Information supplied below:
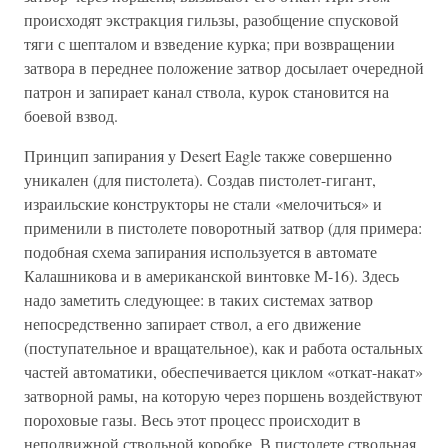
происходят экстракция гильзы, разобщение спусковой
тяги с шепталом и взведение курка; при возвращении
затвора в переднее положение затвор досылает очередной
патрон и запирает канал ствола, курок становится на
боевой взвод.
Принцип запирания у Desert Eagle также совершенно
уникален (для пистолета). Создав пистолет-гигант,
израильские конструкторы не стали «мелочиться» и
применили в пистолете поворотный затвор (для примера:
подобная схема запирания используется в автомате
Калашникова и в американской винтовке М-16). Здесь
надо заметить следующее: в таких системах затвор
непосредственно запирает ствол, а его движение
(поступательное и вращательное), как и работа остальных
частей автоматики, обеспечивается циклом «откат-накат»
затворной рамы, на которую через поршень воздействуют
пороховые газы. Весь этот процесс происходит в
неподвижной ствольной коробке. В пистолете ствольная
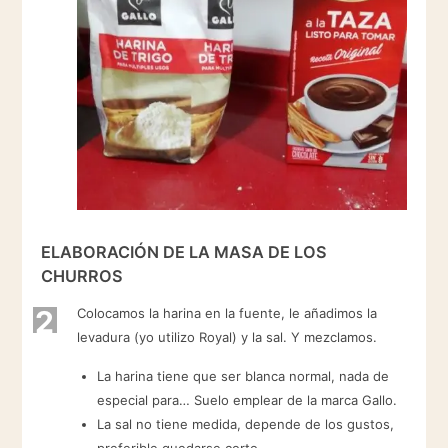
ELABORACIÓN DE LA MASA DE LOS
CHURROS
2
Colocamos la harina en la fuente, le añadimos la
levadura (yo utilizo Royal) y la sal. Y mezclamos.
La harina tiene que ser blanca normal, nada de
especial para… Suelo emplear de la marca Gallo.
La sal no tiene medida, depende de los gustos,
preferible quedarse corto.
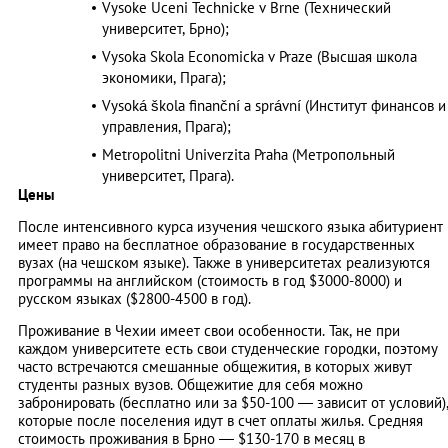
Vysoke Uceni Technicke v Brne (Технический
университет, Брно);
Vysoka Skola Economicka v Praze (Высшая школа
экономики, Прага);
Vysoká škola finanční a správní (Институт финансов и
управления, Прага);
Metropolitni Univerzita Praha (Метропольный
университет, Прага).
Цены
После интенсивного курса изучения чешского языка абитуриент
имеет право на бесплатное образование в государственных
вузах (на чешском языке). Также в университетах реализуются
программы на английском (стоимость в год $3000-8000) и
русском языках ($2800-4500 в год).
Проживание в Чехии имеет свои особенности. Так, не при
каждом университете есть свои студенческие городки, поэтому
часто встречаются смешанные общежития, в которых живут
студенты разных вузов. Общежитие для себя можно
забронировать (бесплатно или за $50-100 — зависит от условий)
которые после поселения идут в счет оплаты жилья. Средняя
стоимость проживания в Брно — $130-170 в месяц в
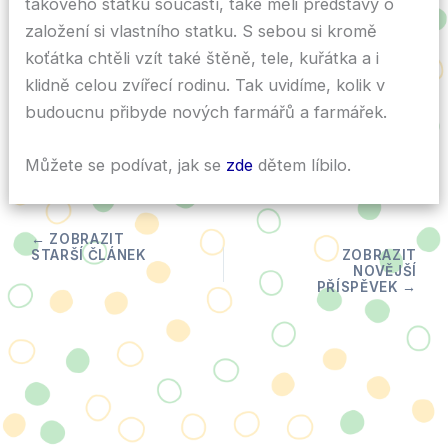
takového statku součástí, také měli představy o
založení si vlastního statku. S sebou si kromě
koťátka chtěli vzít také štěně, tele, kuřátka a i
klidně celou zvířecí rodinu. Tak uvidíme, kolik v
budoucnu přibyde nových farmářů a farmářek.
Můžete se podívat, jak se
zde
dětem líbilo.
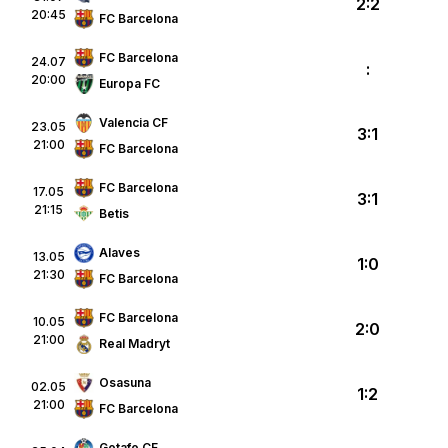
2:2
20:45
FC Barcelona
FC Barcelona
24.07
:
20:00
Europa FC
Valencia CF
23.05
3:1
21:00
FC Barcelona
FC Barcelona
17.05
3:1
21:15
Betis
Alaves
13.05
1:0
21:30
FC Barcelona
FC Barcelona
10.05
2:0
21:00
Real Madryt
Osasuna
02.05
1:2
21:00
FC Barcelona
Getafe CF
End of Information supplied.
• _Job_
Out of the records above, pull the lines that include the word "запирает".

• _Result of this exercise_
патрон и запирает канал ствола, курок становится на
непосредственно запирает ствол, а его движение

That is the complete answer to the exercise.